=== Begin Enclosure ===

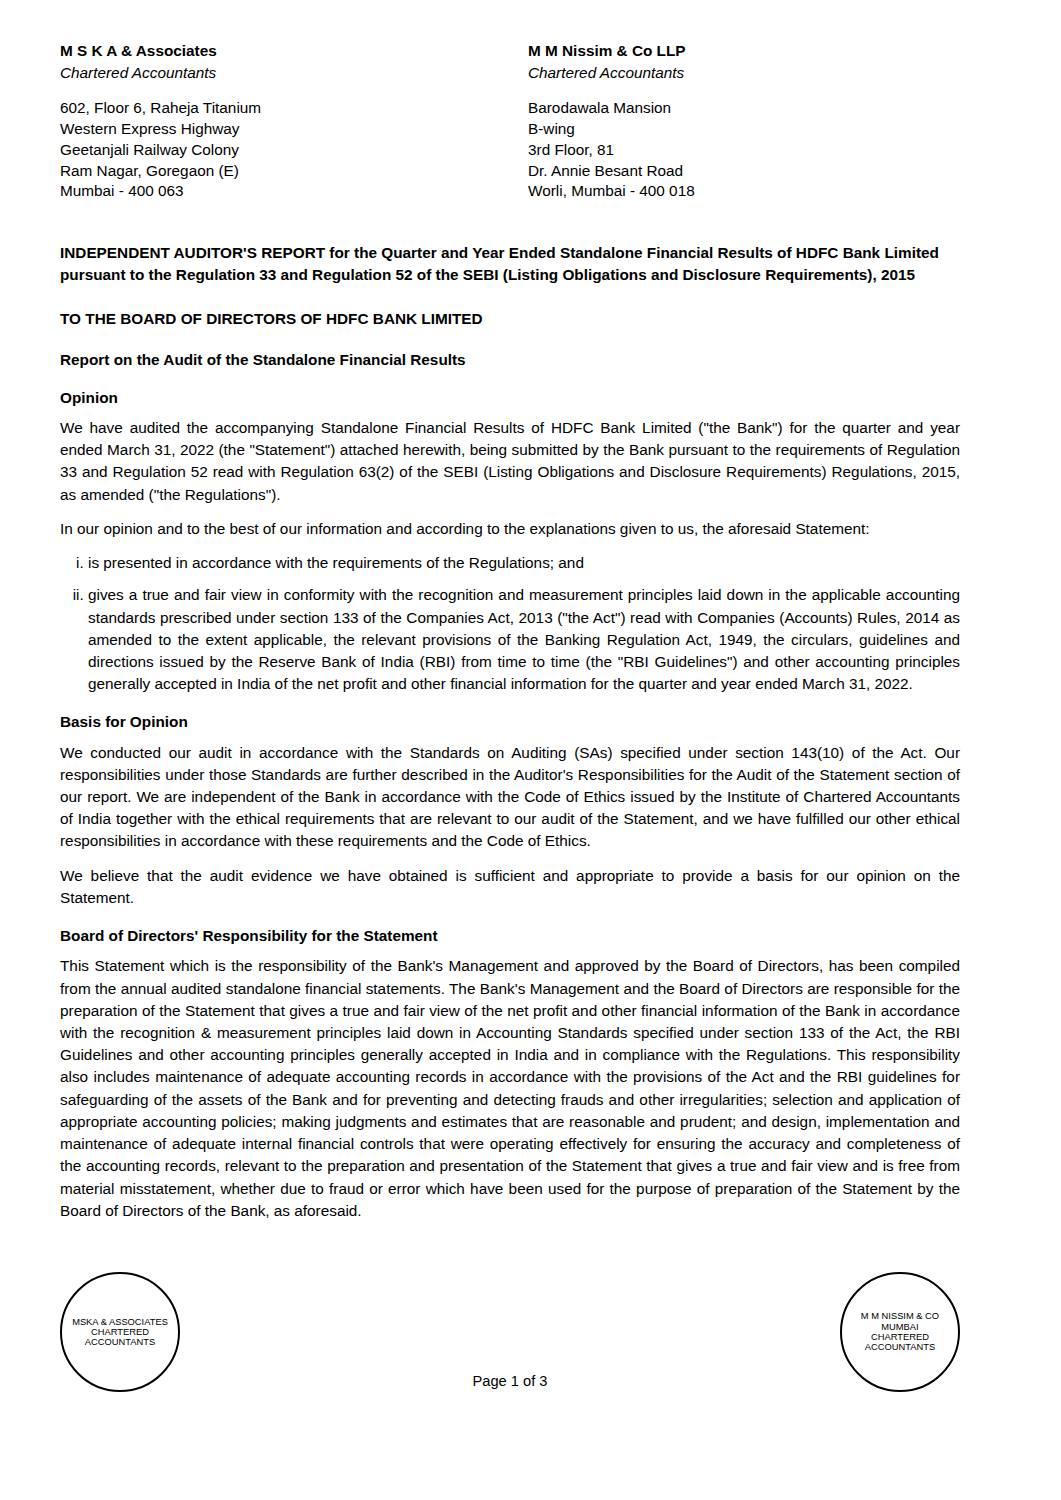M S K A & Associates
Chartered Accountants
602, Floor 6, Raheja Titanium
Western Express Highway
Geetanjali Railway Colony
Ram Nagar, Goregaon (E)
Mumbai - 400 063
M M Nissim & Co LLP
Chartered Accountants
Barodawala Mansion
B-wing
3rd Floor, 81
Dr. Annie Besant Road
Worli, Mumbai - 400 018
INDEPENDENT AUDITOR'S REPORT for the Quarter and Year Ended Standalone Financial Results of HDFC Bank Limited pursuant to the Regulation 33 and Regulation 52 of the SEBI (Listing Obligations and Disclosure Requirements), 2015
TO THE BOARD OF DIRECTORS OF HDFC BANK LIMITED
Report on the Audit of the Standalone Financial Results
Opinion
We have audited the accompanying Standalone Financial Results of HDFC Bank Limited ("the Bank") for the quarter and year ended March 31, 2022 (the "Statement") attached herewith, being submitted by the Bank pursuant to the requirements of Regulation 33 and Regulation 52 read with Regulation 63(2) of the SEBI (Listing Obligations and Disclosure Requirements) Regulations, 2015, as amended ("the Regulations").
In our opinion and to the best of our information and according to the explanations given to us, the aforesaid Statement:
is presented in accordance with the requirements of the Regulations; and
gives a true and fair view in conformity with the recognition and measurement principles laid down in the applicable accounting standards prescribed under section 133 of the Companies Act, 2013 ("the Act") read with Companies (Accounts) Rules, 2014 as amended to the extent applicable, the relevant provisions of the Banking Regulation Act, 1949, the circulars, guidelines and directions issued by the Reserve Bank of India (RBI) from time to time (the "RBI Guidelines") and other accounting principles generally accepted in India of the net profit and other financial information for the quarter and year ended March 31, 2022.
Basis for Opinion
We conducted our audit in accordance with the Standards on Auditing (SAs) specified under section 143(10) of the Act. Our responsibilities under those Standards are further described in the Auditor's Responsibilities for the Audit of the Statement section of our report. We are independent of the Bank in accordance with the Code of Ethics issued by the Institute of Chartered Accountants of India together with the ethical requirements that are relevant to our audit of the Statement, and we have fulfilled our other ethical responsibilities in accordance with these requirements and the Code of Ethics.
We believe that the audit evidence we have obtained is sufficient and appropriate to provide a basis for our opinion on the Statement.
Board of Directors' Responsibility for the Statement
This Statement which is the responsibility of the Bank's Management and approved by the Board of Directors, has been compiled from the annual audited standalone financial statements. The Bank's Management and the Board of Directors are responsible for the preparation of the Statement that gives a true and fair view of the net profit and other financial information of the Bank in accordance with the recognition & measurement principles laid down in Accounting Standards specified under section 133 of the Act, the RBI Guidelines and other accounting principles generally accepted in India and in compliance with the Regulations. This responsibility also includes maintenance of adequate accounting records in accordance with the provisions of the Act and the RBI guidelines for safeguarding of the assets of the Bank and for preventing and detecting frauds and other irregularities; selection and application of appropriate accounting policies; making judgments and estimates that are reasonable and prudent; and design, implementation and maintenance of adequate internal financial controls that were operating effectively for ensuring the accuracy and completeness of the accounting records, relevant to the preparation and presentation of the Statement that gives a true and fair view and is free from material misstatement, whether due to fraud or error which have been used for the purpose of preparation of the Statement by the Board of Directors of the Bank, as aforesaid.
MSKA & ASSOCIATES
CHARTERED ACCOUNTANTS
Page 1 of 3
M M NISSIM & CO
MUMBAI
CHARTERED ACCOUNTANTS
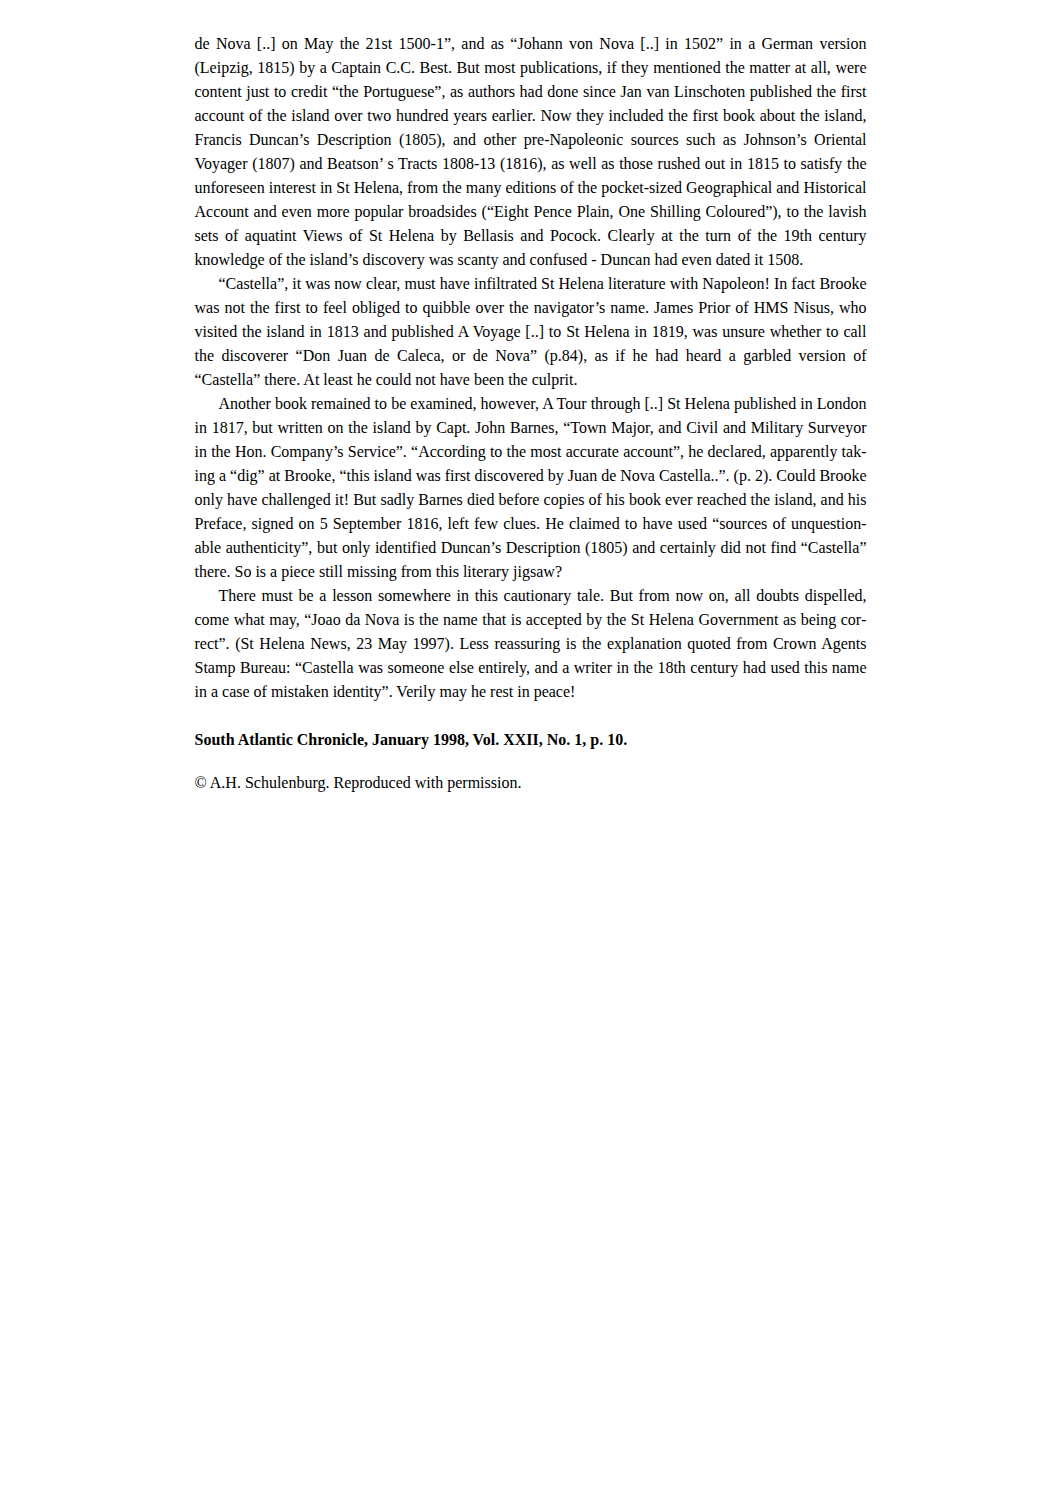de Nova [..] on May the 21st 1500-1”, and as “Johann von Nova [..] in 1502” in a German version (Leipzig, 1815) by a Captain C.C. Best. But most publications, if they mentioned the matter at all, were content just to credit “the Portuguese”, as authors had done since Jan van Linschoten published the first account of the island over two hundred years earlier. Now they included the first book about the island, Francis Duncan’s Description (1805), and other pre-Napoleonic sources such as Johnson’s Oriental Voyager (1807) and Beatson’ s Tracts 1808-13 (1816), as well as those rushed out in 1815 to satisfy the unforeseen interest in St Helena, from the many editions of the pocket-sized Geographical and Historical Account and even more popular broadsides (“Eight Pence Plain, One Shilling Coloured”), to the lavish sets of aquatint Views of St Helena by Bellasis and Pocock. Clearly at the turn of the 19th century knowledge of the island’s discovery was scanty and confused - Duncan had even dated it 1508.
“Castella”, it was now clear, must have infiltrated St Helena literature with Napoleon! In fact Brooke was not the first to feel obliged to quibble over the navigator’s name. James Prior of HMS Nisus, who visited the island in 1813 and published A Voyage [..] to St Helena in 1819, was unsure whether to call the discoverer “Don Juan de Caleca, or de Nova” (p.84), as if he had heard a garbled version of “Castella” there. At least he could not have been the culprit.
Another book remained to be examined, however, A Tour through [..] St Helena published in London in 1817, but written on the island by Capt. John Barnes, “Town Major, and Civil and Military Surveyor in the Hon. Company’s Service”. “According to the most accurate account”, he declared, apparently taking a “dig” at Brooke, “this island was first discovered by Juan de Nova Castella..”. (p. 2). Could Brooke only have challenged it! But sadly Barnes died before copies of his book ever reached the island, and his Preface, signed on 5 September 1816, left few clues. He claimed to have used “sources of unquestionable authenticity”, but only identified Duncan’s Description (1805) and certainly did not find “Castella” there. So is a piece still missing from this literary jigsaw?
There must be a lesson somewhere in this cautionary tale. But from now on, all doubts dispelled, come what may, “Joao da Nova is the name that is accepted by the St Helena Government as being correct”. (St Helena News, 23 May 1997). Less reassuring is the explanation quoted from Crown Agents Stamp Bureau: “Castella was someone else entirely, and a writer in the 18th century had used this name in a case of mistaken identity”. Verily may he rest in peace!
South Atlantic Chronicle, January 1998, Vol. XXII, No. 1, p. 10.
© A.H. Schulenburg. Reproduced with permission.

=== End Enclosure ===

### What needs to be done
An exact copy of the records is required. Pictures do not belong in it.

### Exercise output
M S K A & Associates
Chartered Accountants
602, Floor 6, Raheja Titanium
Western Express Highway
Geetanjali Railway Colony
Ram Nagar, Goregaon (E)
Mumbai - 400 063
M M Nissim & Co LLP
Chartered Accountants
Barodawala Mansion
B-wing
3rd Floor, 81
Dr. Annie Besant Road
Worli, Mumbai - 400 018
INDEPENDENT AUDITOR'S REPORT for the Quarter and Year Ended Standalone Financial Results of HDFC Bank Limited pursuant to the Regulation 33 and Regulation 52 of the SEBI (Listing Obligations and Disclosure Requirements), 2015
TO THE BOARD OF DIRECTORS OF HDFC BANK LIMITED
Report on the Audit of the Standalone Financial Results
Opinion
We have audited the accompanying Standalone Financial Results of HDFC Bank Limited ("the Bank") for the quarter and year ended March 31, 2022 (the "Statement") attached herewith, being submitted by the Bank pursuant to the requirements of Regulation 33 and Regulation 52 read with Regulation 63(2) of the SEBI (Listing Obligations and Disclosure Requirements) Regulations, 2015, as amended ("the Regulations").
In our opinion and to the best of our information and according to the explanations given to us, the aforesaid Statement:
is presented in accordance with the requirements of the Regulations; and
gives a true and fair view in conformity with the recognition and measurement principles laid down in the applicable accounting standards prescribed under section 133 of the Companies Act, 2013 ("the Act") read with Companies (Accounts) Rules, 2014 as amended to the extent applicable, the relevant provisions of the Banking Regulation Act, 1949, the circulars, guidelines and directions issued by the Reserve Bank of India (RBI) from time to time (the "RBI Guidelines") and other accounting principles generally accepted in India of the net profit and other financial information for the quarter and year ended March 31, 2022.
Basis for Opinion
We conducted our audit in accordance with the Standards on Auditing (SAs) specified under section 143(10) of the Act. Our responsibilities under those Standards are further described in the Auditor's Responsibilities for the Audit of the Statement section of our report. We are independent of the Bank in accordance with the Code of Ethics issued by the Institute of Chartered Accountants of India together with the ethical requirements that are relevant to our audit of the Statement, and we have fulfilled our other ethical responsibilities in accordance with these requirements and the Code of Ethics.
We believe that the audit evidence we have obtained is sufficient and appropriate to provide a basis for our opinion on the Statement.
Board of Directors' Responsibility for the Statement
This Statement which is the responsibility of the Bank's Management and approved by the Board of Directors, has been compiled from the annual audited standalone financial statements. The Bank's Management and the Board of Directors are responsible for the preparation of the Statement that gives a true and fair view of the net profit and other financial information of the Bank in accordance with the recognition & measurement principles laid down in Accounting Standards specified under section 133 of the Act, the RBI Guidelines and other accounting principles generally accepted in India and in compliance with the Regulations. This responsibility also includes maintenance of adequate accounting records in accordance with the provisions of the Act and the RBI guidelines for safeguarding of the assets of the Bank and for preventing and detecting frauds and other irregularities; selection and application of appropriate accounting policies; making judgments and estimates that are reasonable and prudent; and design, implementation and maintenance of adequate internal financial controls that were operating effectively for ensuring the accuracy and completeness of the accounting records, relevant to the preparation and presentation of the Statement that gives a true and fair view and is free from material misstatement, whether due to fraud or error which have been used for the purpose of preparation of the Statement by the Board of Directors of the Bank, as aforesaid.
MSKA & ASSOCIATES
CHARTERED ACCOUNTANTS
Page 1 of 3
M M NISSIM & CO
MUMBAI
CHARTERED ACCOUNTANTS
de Nova [..] on May the 21st 1500-1”, and as “Johann von Nova [..] in 1502” in a German version (Leipzig, 1815) by a Captain C.C. Best. But most publications, if they mentioned the matter at all, were content just to credit “the Portuguese”, as authors had done since Jan van Linschoten published the first account of the island over two hundred years earlier. Now they included the first book about the island, Francis Duncan’s Description (1805), and other pre-Napoleonic sources such as Johnson’s Oriental Voyager (1807) and Beatson’ s Tracts 1808-13 (1816), as well as those rushed out in 1815 to satisfy the unforeseen interest in St Helena, from the many editions of the pocket-sized Geographical and Historical Account and even more popular broadsides (“Eight Pence Plain, One Shilling Coloured”), to the lavish sets of aquatint Views of St Helena by Bellasis and Pocock. Clearly at the turn of the 19th century knowledge of the island’s discovery was scanty and confused - Duncan had even dated it 1508.
“Castella”, it was now clear, must have infiltrated St Helena literature with Napoleon! In fact Brooke was not the first to feel obliged to quibble over the navigator’s name. James Prior of HMS Nisus, who visited the island in 1813 and published A Voyage [..] to St Helena in 1819, was unsure whether to call the discoverer “Don Juan de Caleca, or de Nova” (p.84), as if he had heard a garbled version of “Castella” there. At least he could not have been the culprit.
Another book remained to be examined, however, A Tour through [..] St Helena published in London in 1817, but written on the island by Capt. John Barnes, “Town Major, and Civil and Military Surveyor in the Hon. Company’s Service”. “According to the most accurate account”, he declared, apparently taking a “dig” at Brooke, “this island was first discovered by Juan de Nova Castella..”. (p. 2). Could Brooke only have challenged it! But sadly Barnes died before copies of his book ever reached the island, and his Preface, signed on 5 September 1816, left few clues. He claimed to have used “sources of unquestionable authenticity”, but only identified Duncan’s Description (1805) and certainly did not find “Castella” there. So is a piece still missing from this literary jigsaw?
There must be a lesson somewhere in this cautionary tale. But from now on, all doubts dispelled, come what may, “Joao da Nova is the name that is accepted by the St Helena Government as being correct”. (St Helena News, 23 May 1997). Less reassuring is the explanation quoted from Crown Agents Stamp Bureau: “Castella was someone else entirely, and a writer in the 18th century had used this name in a case of mistaken identity”. Verily may he rest in peace!
South Atlantic Chronicle, January 1998, Vol. XXII, No. 1, p. 10.
© A.H. Schulenburg. Reproduced with permission.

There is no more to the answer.